To these four aptitudes one need hardly add the faculty of literary exposition, for whoever possesses in large measure the last three, or even the last alone, cannot fail to interest his readers; and what more does literary talent mean?
Distinguishing these several aptitudes, historians will be found to fall into two classes, according as there predominates in them the critical or the imaginative faculty. Though no one can attain greatness without both gifts, still they may be present in very unequal degrees. Some will investigate tangible facts and their relations with special care, occupying themselves chiefly with that constitutional and diplomatic side of history in which positive conclusions are (from the comparative abundance of records) most easily reached. Others will be drawn towards the dramatic and personal elements in history, primarily as they appear in the lives of famous individual men, secondarily as they are seen, more dimly but not less impressively, in groups and masses of men, and in a nation at large, and will also observe and dwell upon incidents of private life or features of social and religious custom, which the student of stately politics passes by.

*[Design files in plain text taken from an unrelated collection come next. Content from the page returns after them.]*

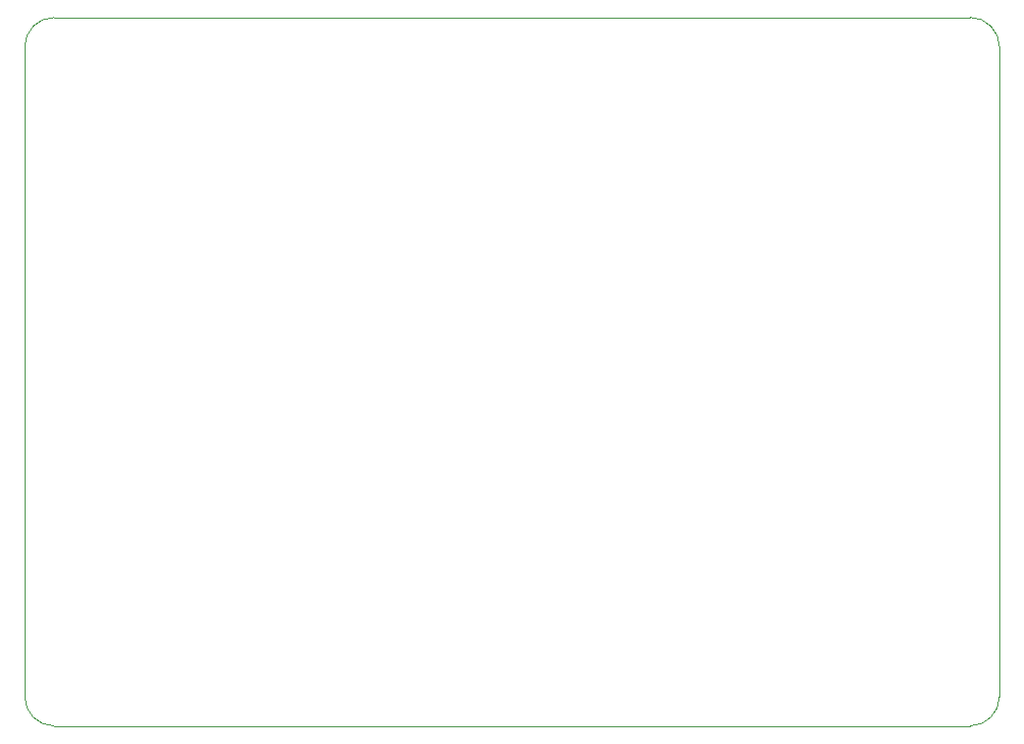
<source format=gm1>
%TF.GenerationSoftware,KiCad,Pcbnew,9.0.0*%
%TF.CreationDate,2025-03-09T03:35:17-07:00*%
%TF.ProjectId,sensor,73656e73-6f72-42e6-9b69-6361645f7063,v0.2*%
%TF.SameCoordinates,Original*%
%TF.FileFunction,Profile,NP*%
%FSLAX46Y46*%
G04 Gerber Fmt 4.6, Leading zero omitted, Abs format (unit mm)*
G04 Created by KiCad (PCBNEW 9.0.0) date 2025-03-09 03:35:17*
%MOMM*%
%LPD*%
G01*
G04 APERTURE LIST*
%TA.AperFunction,Profile*%
%ADD10C,0.050000*%
%TD*%
G04 APERTURE END LIST*
D10*
X96520000Y-15240000D02*
G75*
G02*
X99060000Y-17780000I0J-2540000D01*
G01*
X15240000Y-73660000D02*
X15240000Y-17780000D01*
X99060000Y-17780000D02*
X99060000Y-73660000D01*
X17780000Y-76200000D02*
G75*
G02*
X15240000Y-73660000I0J2540000D01*
G01*
X15240000Y-17780000D02*
G75*
G02*
X17780000Y-15240000I2540000J0D01*
G01*
X99060000Y-73660000D02*
G75*
G02*
X96520000Y-76200000I-2540000J0D01*
G01*
X17780000Y-15240000D02*
X96520000Y-15240000D01*
X96520000Y-76200000D02*
X17780000Y-76200000D01*
M02*

</source>
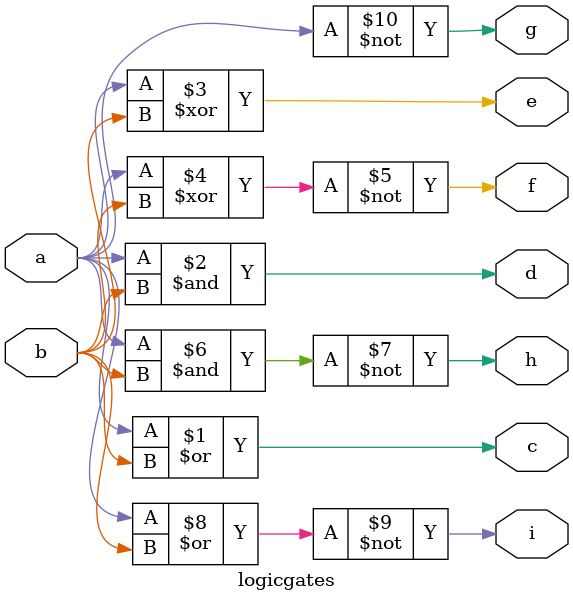
<source format=v>
module logicgates(input a,b,output c,d,e,f,g,h,i);
    or(c,a,b);
    and(d,a,b);
    xor(e,a,b);
    xnor(f,a,b);
    not(g,a);
    nand(h,a,b);
    nor(i,a,b);
endmodule

</source>
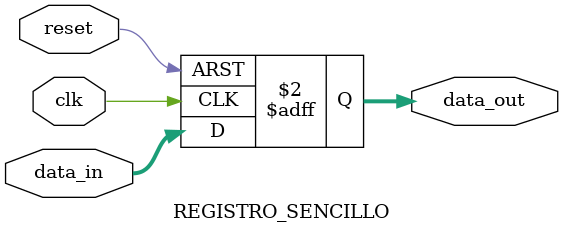
<source format=v>
`timescale 1ns / 1ps


module REGISTRO_SENCILLO(
	input wire clk,
	input wire reset,
	input wire [7:0] data_in,
	output reg [7:0] data_out
   );
	
	always @(posedge clk, posedge reset) begin
      if (reset) begin
         data_out <= 8'b00000000;
      end else begin
			data_out <= data_in;
		end
	end
endmodule

</source>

As Coleridge, when he divided thinkers into two classes, took Plato as the type of one, Aristotle of the other, so we may take as representatives of these two tendencies among historians Thucydides for the critical and philosophical, Herodotus for the imaginative and picturesque. The former does not indeed want a sense of the dramatic grandeur of a situation; his narrative of the later part of the Athenian expedition against Syracuse is like a 150 piece of Æschylus in prose. So too Herodotus is by no means without a philosophical view of things, nor without a critical instinct, although his generalisations are sometimes vague or fanciful, and his critical apparatus rudimentary. Each is so splendid because each is wide, with the great gifts largely, although not equally, developed.